Text excerpt: Begin
17, publicação contínua, 2023, e023005. DOI: 10.36311/1981-1640.2023.v17.e023005
The model uses a total of 23 tables to represent this structure, interrelated (Figure 2), as
follows: eleven (11) main tables, representing nine (9) basic entities of the data collecting levels
in OSN services via API; two (2) tables to store information about OSN and their API versions;
five (5) auxiliary tables, for storing data that complement the minimum semantics of the system,
and; seven (7) tables to allow Many-to-Many (M:M) cardinality relationships.
Table 1 (in Appendix A) summarizes the model information about data tables and their
attributes, presenting the Data Dictionary containing the name and description of the informational
content of each table and its attributes, as well as the domain, size, and integrity constraints of each
table attribute. The model's main tables are osns, api, api_version, authorization_access,
permission, view, attribute, relation, request, parameter, and qualifier, systematized to store data
referring to the levels of the data collecting process in OSN services (Silberschatz et al. 2011). The
model's auxiliary tables are cardinality, data_format, data_type, data_value, and relation_type. The
authorization_access_attribute, authorization_access_permission_attribute,
authorization_access_permission_view, authorization_access_view, attribute_qualifier,
parameter_qualifier, and request_parameter are the associative entity tables, which are a set of
tables that assist the join of two or more entities in one-to-many and many-to-many modes
(Silberschatz et al. 2011). All tables adopted artificial primary keys composed of auto-incremental
integer numbers.
Text excerpt: End
Material provided: Begin
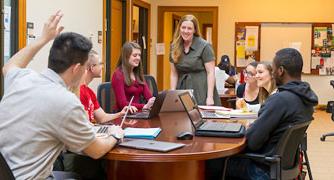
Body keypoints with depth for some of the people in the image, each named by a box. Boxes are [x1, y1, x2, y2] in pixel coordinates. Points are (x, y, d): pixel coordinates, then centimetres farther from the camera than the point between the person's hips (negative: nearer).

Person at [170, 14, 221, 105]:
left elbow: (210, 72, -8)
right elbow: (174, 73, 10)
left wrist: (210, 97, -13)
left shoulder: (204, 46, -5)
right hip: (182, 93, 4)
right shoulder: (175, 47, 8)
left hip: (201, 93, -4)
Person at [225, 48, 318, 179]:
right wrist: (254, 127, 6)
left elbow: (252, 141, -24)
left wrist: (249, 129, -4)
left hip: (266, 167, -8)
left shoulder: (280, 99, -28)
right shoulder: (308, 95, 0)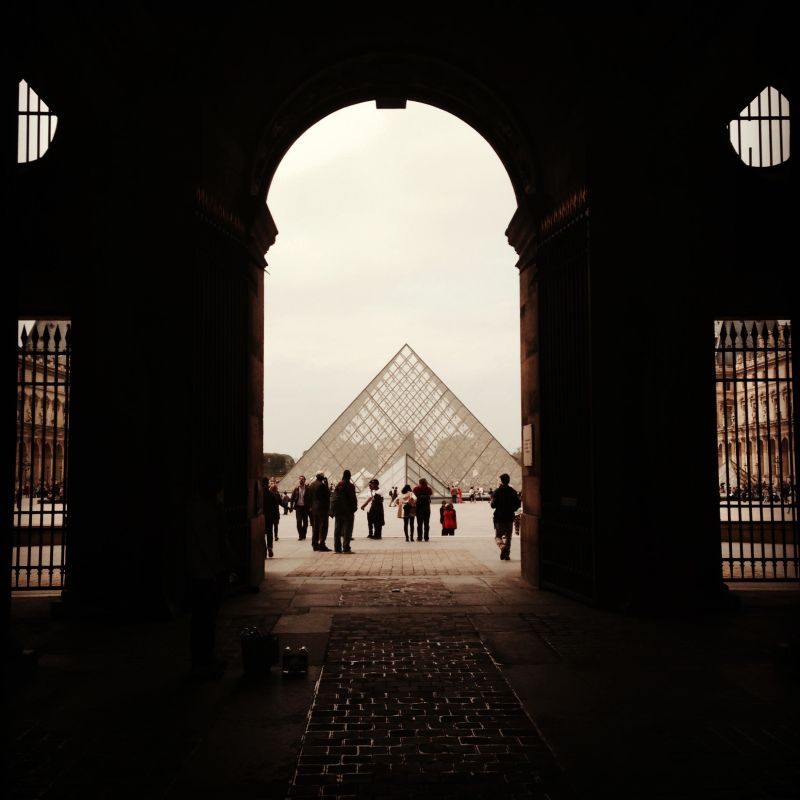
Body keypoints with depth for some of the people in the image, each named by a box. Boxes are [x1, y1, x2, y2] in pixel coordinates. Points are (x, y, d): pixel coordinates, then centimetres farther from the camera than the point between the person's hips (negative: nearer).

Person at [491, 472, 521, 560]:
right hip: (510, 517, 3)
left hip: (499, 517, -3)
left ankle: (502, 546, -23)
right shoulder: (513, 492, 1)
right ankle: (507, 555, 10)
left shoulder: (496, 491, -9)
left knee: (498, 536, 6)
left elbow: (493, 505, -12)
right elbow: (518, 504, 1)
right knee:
Material provided: End
Material provided: Begin
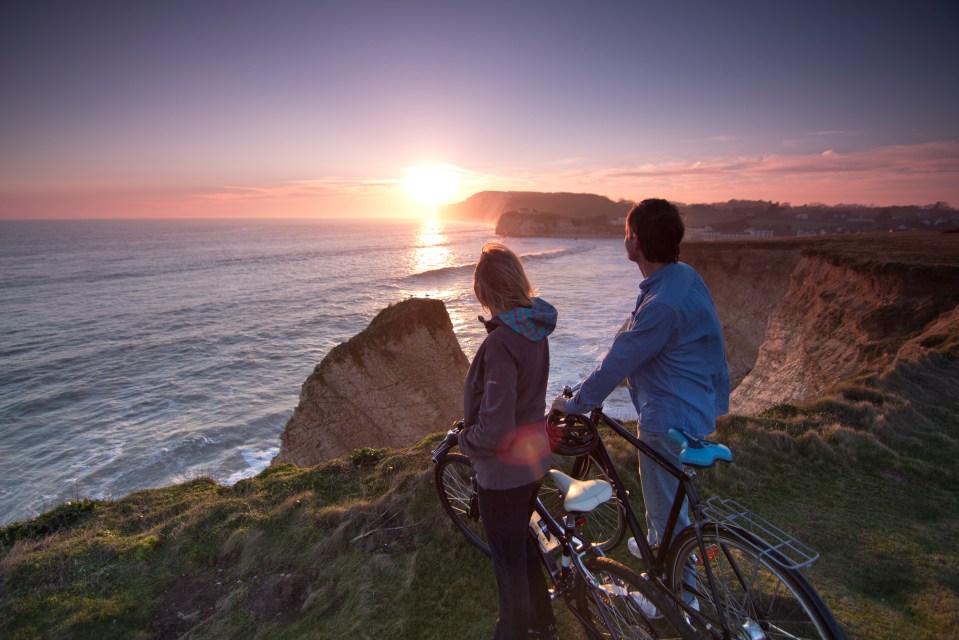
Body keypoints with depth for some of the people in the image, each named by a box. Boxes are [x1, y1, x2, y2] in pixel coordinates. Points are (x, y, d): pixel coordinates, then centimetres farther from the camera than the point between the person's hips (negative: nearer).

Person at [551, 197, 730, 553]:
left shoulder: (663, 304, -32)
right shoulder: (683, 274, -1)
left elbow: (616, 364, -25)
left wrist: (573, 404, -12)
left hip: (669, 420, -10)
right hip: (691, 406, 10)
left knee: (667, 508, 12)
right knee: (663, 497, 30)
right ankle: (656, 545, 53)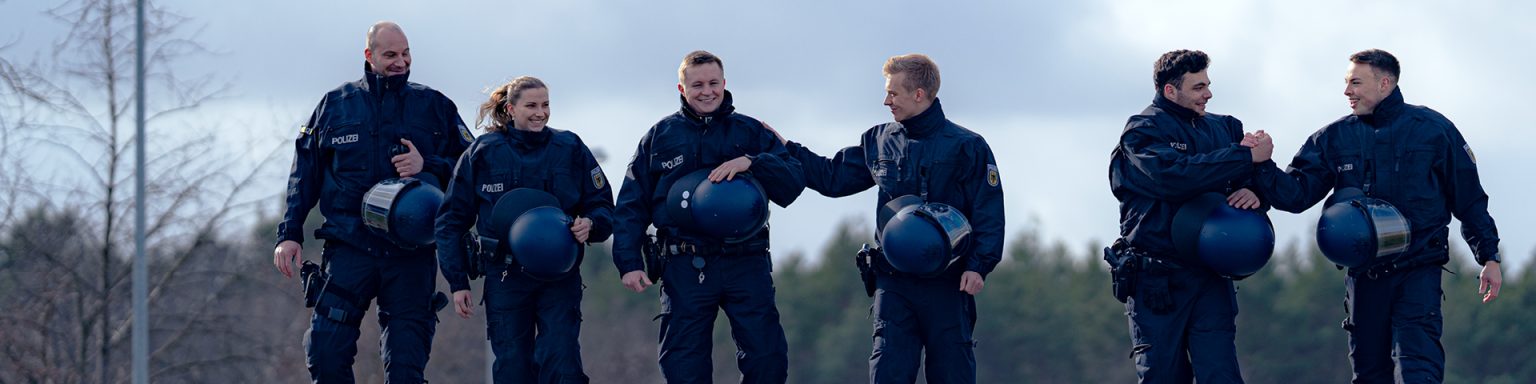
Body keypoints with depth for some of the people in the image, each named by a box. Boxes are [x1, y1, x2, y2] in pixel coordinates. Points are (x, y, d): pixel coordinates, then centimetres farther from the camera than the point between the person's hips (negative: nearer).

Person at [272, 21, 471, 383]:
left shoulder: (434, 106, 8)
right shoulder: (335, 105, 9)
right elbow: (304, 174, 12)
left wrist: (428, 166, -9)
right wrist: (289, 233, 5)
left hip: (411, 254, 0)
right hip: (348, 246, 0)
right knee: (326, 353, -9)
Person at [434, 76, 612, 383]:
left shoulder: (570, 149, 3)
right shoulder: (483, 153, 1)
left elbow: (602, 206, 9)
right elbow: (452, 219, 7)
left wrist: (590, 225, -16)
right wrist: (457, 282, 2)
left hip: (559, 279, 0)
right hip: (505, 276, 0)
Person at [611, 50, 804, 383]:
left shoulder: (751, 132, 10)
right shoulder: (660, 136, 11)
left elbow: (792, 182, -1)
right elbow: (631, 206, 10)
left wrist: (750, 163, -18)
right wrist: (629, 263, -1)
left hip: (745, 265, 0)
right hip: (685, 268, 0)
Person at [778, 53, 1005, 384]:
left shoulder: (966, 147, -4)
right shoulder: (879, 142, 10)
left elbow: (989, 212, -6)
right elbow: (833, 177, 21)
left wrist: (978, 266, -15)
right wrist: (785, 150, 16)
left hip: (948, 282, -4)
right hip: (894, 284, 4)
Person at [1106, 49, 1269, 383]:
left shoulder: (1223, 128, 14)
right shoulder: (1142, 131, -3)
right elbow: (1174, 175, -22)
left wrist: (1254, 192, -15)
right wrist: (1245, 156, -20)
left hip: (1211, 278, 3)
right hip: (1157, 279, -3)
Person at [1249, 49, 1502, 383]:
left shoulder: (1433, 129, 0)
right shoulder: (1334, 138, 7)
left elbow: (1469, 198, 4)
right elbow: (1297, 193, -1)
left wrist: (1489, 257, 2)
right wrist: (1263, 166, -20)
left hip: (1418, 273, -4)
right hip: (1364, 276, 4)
Material provided: End
Material provided: Begin
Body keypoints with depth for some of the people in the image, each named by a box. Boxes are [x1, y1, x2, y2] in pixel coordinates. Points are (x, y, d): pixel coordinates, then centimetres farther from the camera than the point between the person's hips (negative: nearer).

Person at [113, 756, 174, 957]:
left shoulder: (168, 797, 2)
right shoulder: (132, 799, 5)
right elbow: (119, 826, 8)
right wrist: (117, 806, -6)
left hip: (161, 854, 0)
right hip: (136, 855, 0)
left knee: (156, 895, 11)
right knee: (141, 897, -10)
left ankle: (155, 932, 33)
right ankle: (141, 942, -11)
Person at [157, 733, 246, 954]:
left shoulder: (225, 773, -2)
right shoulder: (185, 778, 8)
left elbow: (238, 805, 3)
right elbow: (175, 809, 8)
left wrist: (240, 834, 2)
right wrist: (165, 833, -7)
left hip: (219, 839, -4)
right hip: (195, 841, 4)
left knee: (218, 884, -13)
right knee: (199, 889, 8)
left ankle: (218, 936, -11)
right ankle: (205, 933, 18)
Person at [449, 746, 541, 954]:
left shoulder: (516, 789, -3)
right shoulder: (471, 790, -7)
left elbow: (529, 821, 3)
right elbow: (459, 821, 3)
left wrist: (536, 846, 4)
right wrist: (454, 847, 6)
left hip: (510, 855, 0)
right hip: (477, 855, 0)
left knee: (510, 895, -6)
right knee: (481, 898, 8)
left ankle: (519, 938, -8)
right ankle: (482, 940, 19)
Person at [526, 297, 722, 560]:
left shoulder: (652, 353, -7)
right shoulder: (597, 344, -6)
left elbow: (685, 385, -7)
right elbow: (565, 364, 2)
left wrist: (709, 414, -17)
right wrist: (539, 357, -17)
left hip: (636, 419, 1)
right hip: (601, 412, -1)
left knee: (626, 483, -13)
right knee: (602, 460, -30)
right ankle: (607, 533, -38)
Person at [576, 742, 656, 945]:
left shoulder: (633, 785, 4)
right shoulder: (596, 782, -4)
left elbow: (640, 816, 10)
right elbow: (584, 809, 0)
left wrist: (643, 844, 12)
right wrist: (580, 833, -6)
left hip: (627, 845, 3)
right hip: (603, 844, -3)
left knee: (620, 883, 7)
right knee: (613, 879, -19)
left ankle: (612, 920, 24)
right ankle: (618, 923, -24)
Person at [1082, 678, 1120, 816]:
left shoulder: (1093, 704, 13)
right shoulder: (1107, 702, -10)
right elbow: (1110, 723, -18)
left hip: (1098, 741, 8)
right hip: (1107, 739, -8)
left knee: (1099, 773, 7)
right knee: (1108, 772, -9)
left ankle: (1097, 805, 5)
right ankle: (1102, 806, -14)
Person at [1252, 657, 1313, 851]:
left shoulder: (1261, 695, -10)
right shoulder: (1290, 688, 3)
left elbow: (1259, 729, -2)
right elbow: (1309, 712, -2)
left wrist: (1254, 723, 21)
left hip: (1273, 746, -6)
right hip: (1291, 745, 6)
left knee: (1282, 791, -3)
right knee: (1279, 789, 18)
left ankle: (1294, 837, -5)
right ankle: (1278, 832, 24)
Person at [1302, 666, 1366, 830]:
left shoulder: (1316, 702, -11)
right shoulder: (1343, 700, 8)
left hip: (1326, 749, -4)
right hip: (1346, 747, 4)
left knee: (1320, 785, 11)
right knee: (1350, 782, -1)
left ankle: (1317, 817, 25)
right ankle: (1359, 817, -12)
Material provided: End
(Task 1)
Answer from the data-model excerpt:
(a) Where is the Data Dictionary summarizing the tables and their attributes found?
(b) Which tables are named as the model's auxiliary tables?
(c) What kind of primary keys did all tables adopt?
(Task 2) Set down the passage of the data-model excerpt that begins at the words "17, publicação contínua, 2023, e023005." and stops after the words "(M:M) cardinality relationships.".
The lines are unrelated to the data-model excerpt.

(Task response 1)
(a) In Table 1, in Appendix A.
(b) cardinality, data_format, data_type, data_value, and relation_type.
(c) Artificial primary keys composed of auto-incremental integer numbers.

(Task response 2)
17, publicação contínua, 2023, e023005. DOI: 10.36311/1981-1640.2023.v17.e023005
The model uses a total of 23 tables to represent this structure, interrelated (Figure 2), as
follows: eleven (11) main tables, representing nine (9) basic entities of the data collecting levels
in OSN services via API; two (2) tables to store information about OSN and their API versions;
five (5) auxiliary tables, for storing data that complement the minimum semantics of the system,
and; seven (7) tables to allow Many-to-Many (M:M) cardinality relationships.